Easiest thing is: create a context, fetch all devices that you need, place then in an array, and use that array for building your kernels, and create one command_queue for every device in them.
clEnqueueNDRange kernel is non-blocking. The only reason why your for loop doesn't dash through is because of the clFinish() statemen, and most likely because you are using in order queue, which means that the single device case would work fine without clFinish too.

The general idea for best usage of multi-GPU in OpenCL, is create context-kernels-queues the way I mentioned, and make the queues out-of-order. That way commands are allowed to execute in parallel, if they don't have unmet dependencies, for eg. the input of command2 is not the output of command1, then it is free to start executing in parallel to command1. If you are using this method however, you HAVE to use the final few parameters to clEnqueueNDRangeKernels, because you have to build this chain of dependencies using cl_events. Every clEnqueueWhatever can wait on an array of events, which originate from other commands. Execution of a command in the queue will only start once all it's dependencies are met.

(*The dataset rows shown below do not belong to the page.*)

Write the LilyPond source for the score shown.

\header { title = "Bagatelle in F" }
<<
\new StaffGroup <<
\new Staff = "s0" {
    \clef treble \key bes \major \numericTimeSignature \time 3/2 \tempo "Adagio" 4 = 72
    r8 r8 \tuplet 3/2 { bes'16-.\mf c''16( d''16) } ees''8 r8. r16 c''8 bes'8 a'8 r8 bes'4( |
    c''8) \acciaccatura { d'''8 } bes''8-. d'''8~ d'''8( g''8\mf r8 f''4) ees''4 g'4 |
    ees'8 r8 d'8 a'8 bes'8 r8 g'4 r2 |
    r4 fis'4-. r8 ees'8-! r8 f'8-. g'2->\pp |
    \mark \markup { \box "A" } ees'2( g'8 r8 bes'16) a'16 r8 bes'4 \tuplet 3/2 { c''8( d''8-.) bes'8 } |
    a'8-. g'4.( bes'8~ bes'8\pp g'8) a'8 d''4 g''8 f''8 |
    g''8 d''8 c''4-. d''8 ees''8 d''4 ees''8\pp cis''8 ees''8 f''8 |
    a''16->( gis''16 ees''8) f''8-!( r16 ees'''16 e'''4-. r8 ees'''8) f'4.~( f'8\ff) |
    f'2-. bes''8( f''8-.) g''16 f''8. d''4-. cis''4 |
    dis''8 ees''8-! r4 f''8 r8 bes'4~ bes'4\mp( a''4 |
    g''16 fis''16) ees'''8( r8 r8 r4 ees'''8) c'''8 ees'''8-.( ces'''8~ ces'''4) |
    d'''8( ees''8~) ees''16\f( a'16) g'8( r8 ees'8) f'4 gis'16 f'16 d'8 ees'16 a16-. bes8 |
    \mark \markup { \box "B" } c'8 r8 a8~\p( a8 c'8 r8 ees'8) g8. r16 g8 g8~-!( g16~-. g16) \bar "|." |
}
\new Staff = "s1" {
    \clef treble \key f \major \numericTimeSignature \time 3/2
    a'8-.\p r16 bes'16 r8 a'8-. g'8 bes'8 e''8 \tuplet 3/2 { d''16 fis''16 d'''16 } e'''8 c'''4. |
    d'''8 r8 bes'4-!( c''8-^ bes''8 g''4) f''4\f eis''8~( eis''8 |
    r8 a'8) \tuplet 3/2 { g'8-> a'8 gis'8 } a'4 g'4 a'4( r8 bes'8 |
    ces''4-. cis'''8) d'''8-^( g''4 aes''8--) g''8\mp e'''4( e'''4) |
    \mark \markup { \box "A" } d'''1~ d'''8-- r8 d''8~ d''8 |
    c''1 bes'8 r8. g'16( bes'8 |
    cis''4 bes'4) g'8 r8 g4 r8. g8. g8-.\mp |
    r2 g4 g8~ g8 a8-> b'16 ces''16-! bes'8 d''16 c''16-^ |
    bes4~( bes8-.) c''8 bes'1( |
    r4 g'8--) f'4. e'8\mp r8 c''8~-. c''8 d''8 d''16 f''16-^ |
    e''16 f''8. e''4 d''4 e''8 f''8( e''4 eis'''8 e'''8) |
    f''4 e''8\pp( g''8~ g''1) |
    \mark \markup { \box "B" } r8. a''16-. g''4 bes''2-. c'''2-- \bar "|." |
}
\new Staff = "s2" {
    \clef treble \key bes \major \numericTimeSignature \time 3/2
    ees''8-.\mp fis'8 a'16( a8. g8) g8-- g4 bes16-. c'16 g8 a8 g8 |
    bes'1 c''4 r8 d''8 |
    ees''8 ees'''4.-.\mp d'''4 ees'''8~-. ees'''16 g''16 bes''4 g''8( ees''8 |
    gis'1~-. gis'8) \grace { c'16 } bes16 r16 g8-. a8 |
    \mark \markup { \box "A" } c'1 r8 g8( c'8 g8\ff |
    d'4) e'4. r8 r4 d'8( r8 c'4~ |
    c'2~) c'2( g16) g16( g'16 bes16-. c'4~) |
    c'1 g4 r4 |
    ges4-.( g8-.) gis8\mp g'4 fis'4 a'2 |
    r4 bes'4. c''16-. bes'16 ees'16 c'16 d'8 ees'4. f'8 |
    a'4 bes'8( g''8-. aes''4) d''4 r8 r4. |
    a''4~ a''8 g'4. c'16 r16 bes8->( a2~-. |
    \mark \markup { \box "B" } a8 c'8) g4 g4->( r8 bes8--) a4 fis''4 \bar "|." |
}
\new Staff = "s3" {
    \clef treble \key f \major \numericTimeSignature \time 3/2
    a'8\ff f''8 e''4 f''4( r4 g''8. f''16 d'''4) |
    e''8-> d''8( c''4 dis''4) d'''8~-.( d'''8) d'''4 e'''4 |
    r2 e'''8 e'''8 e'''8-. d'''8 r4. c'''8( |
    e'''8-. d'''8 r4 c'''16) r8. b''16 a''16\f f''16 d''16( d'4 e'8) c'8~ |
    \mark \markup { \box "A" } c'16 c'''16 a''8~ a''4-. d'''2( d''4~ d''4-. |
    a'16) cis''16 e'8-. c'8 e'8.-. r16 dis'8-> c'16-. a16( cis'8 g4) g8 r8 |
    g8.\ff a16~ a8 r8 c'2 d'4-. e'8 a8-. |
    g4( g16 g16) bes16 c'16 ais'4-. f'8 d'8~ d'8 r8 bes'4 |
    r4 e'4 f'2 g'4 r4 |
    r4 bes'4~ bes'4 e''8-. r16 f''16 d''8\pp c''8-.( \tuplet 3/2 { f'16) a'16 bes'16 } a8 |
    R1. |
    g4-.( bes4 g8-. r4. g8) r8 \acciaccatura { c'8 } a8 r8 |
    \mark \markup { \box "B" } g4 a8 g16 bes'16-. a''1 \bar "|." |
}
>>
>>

There is one issue that you have not touched upon, and that is the idea of buffers. If you want to get multi-GPU running, you need to explicitly create buffers for your devices separately, and partition your data. It is not valid to have the same buffer set as argument on 2 devices, while both of them are trying to write it. At best, the runtime will serialize your work, and the 2 devices will not work in parallel. This is because buffers are handles to memory, and the runtime is responsible for moving the contents of the buffer to the devices that need it. (This can happen implicitly (lazy memory movement), or explicitly if you call clEnqueueMigrateBuffer.) The runtime is forbidden to give the same buffer with CL_MEM_READ_WRITE or CL_MEM_WRITE_ONLY flags to 2 devices simultaneously. Even though you know as the programmer, that the 2 devices might not be writing the same part of the buffer, the runtime does not. You have to tell it. Elegant way is to create 2 sub-buffers, that are part of the larger/original buffer; less elegant way is to simply create 2 buffers. The first approach is better, because it is easier to collect data from multiple devices back to host, because you need to fetch only the large buffer, and the runtime will know which sub-buffers have been modified on which devices, and it will take care of collecting the data.

If I saw your clSetKernelArgument calls, and the buffers you are using, I could see what the dependencies are to your kernels and write out what you need to do, but I think this is a fairly good start for you in getting multi-device running. Ultimately, it's all about the data. (And start using out-of-order queues, because it has the potential to be faster, and it forces you to start using events, which make it explicit to you and anyone reading the code, which kernels are allowed to run in parallel.